Le récit familial
Le récit familial, octobre-novembre 2017
Œuvres de Vlada Attali, Geoffroi Caffiery, Laure Chagnon et Bruno Dubreuil
La photographie a tous les pouvoirs. Celui de désigner, de synthétiser, de communiquer. D’interroger. Et même celui de réparer.
Depuis ses origines, la photographie a toujours été en charge du récit familial. Avant même qu’elle ne se popularise et déroule ses litanies de paysages de vacances et de gâteaux d’anniversaire, elle avait déjà cette capacité à tracer le cours d’une vie à travers quelques portraits liés aux étapes symboliques de l’existence.
Aujourd’hui, de nombreuses approches artistiques s’emparent des photos de famille et la prennent comme matière première. D’une part, parce quelles se plient avec souplesse à toutes les pratiques réappropriationnistes, étirant la gamme des interprétations depuis l’enquête historique ou policière (Virginie Rebetez « Out of the Blue ») jusqu’à la fiction décalée (une veine formidablement exploitée par Anne Delrez, directrice du Conservatoire National de l’album de famille, à Metz). D’autre part, parce que l’autobiographie ne se démode jamais (Lebohang Kganye « Ke Lefa Kaya »).

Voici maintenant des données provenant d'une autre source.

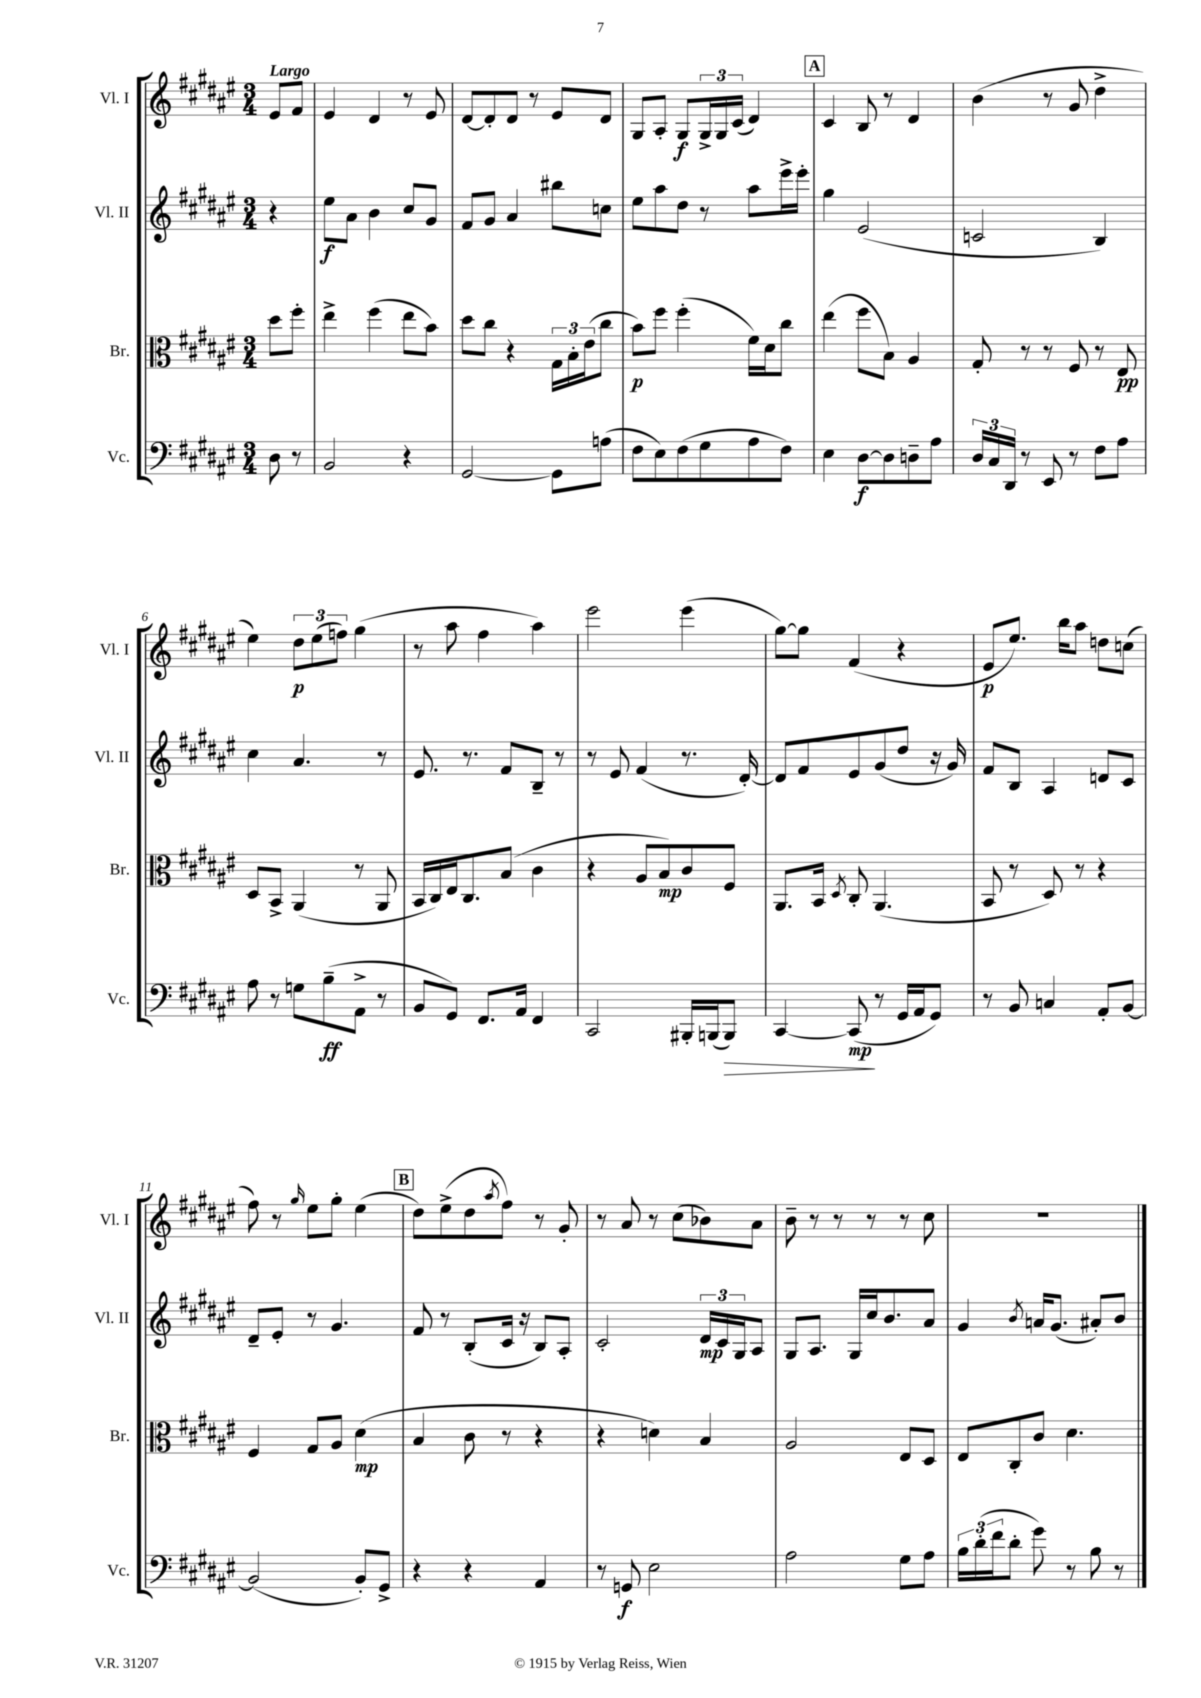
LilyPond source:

Pourtant, dans cette exposition, peu d’images relèvent de ce genre qu’est la photo de famille. Car il est ici plutôt question d’images qui seraient en charge du récit familial. Et d’abord, que veut dire cette notion de récit familial ? Ne serait-il pas, après tout, obligatoirement induit lorsqu’on est confronté à un ensemble de photos couvrant plusieurs années ? Certes, mais la plupart de ces récits s’élaborent mollement : le metteur en scène (l’opérateur-le père) et les acteurs (les modèles- l’épouse et les enfants) agissent sans connaître la totalité du scénario, comme dans un cinéma-vérité où les acteurs improviseraient chaque scène.
Ici, il y a un scénario. Qu’il coure sur des millions d’années (Laure Chagnon) ou sur quelques journées tragiques (Vlada Attali). Un scénario dont les origines, enfouies, doivent peut-être le rester, et dont la fin reste ouverte (Geoffroi Caffiery). Ici, le récit familial est passé par le filtre d’une écriture, pour prendre forme et s’organiser. Pour créer un autre sens que celui de l’inexorable fuite du temps.

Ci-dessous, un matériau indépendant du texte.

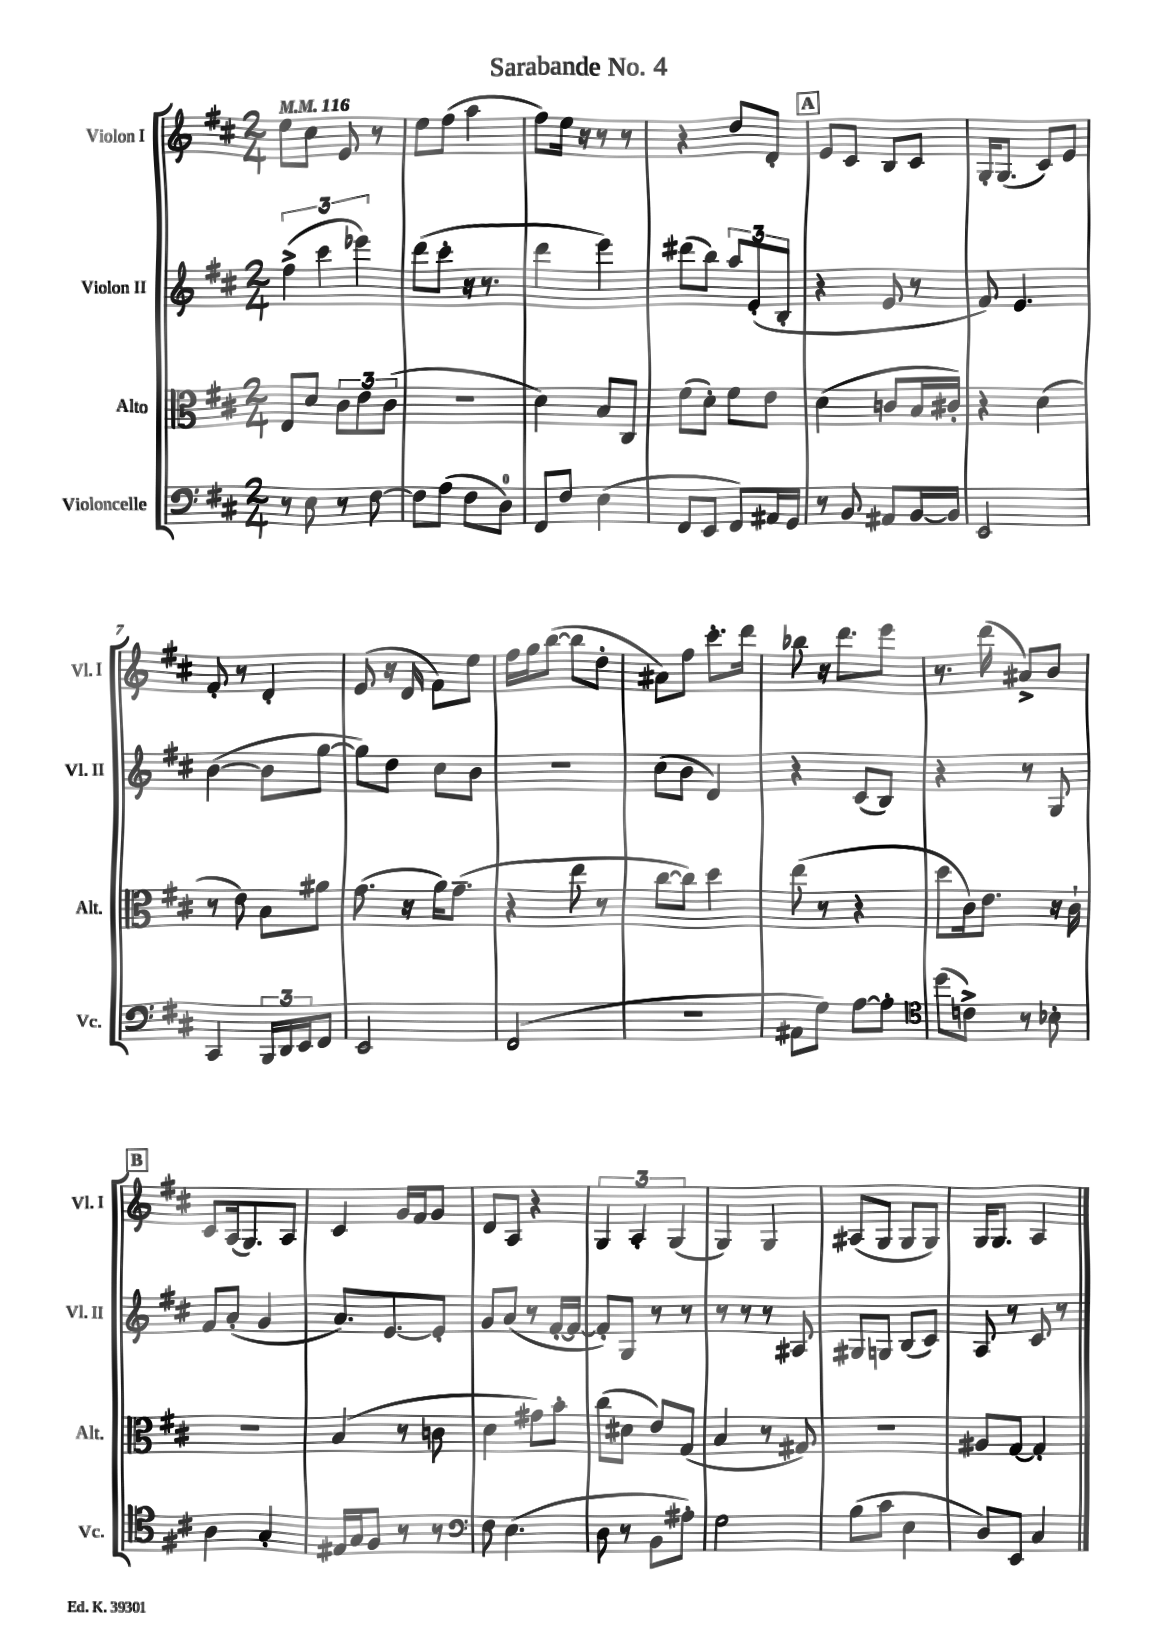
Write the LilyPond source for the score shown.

D’une certaine façon, on pourrait dire que cette exposition creuse la même veine que « Texte et Photo » (présentée à l’Immixgalerie en novembre 2015), tant elle s’appuie sur les mots. Car il ne faut pas exiger de la photographie qu’elle soit en mesure de porter en même temps son contexte et son hors-champ. Ici, elle s’inscrit à l’intérieur d’un processus narratif. Elle en constitue les jalons, s’entremêle avec les mots pour devenir, elle aussi, un élément syntaxique.
Pour ma part, je crois n’avoir qu’un petit nombre d’histoires à raconter. Des histoires chevillées au corps, des histoires nécessaires. Celles où la vie a tellement débordé qu’elle aurait menacé de nous emporter si nous n’avions pas été capables de les articuler pour leur donner un sens et les maintenir à distance.
Ces histoires, elles sont là, aujourd’hui, devant vos yeux.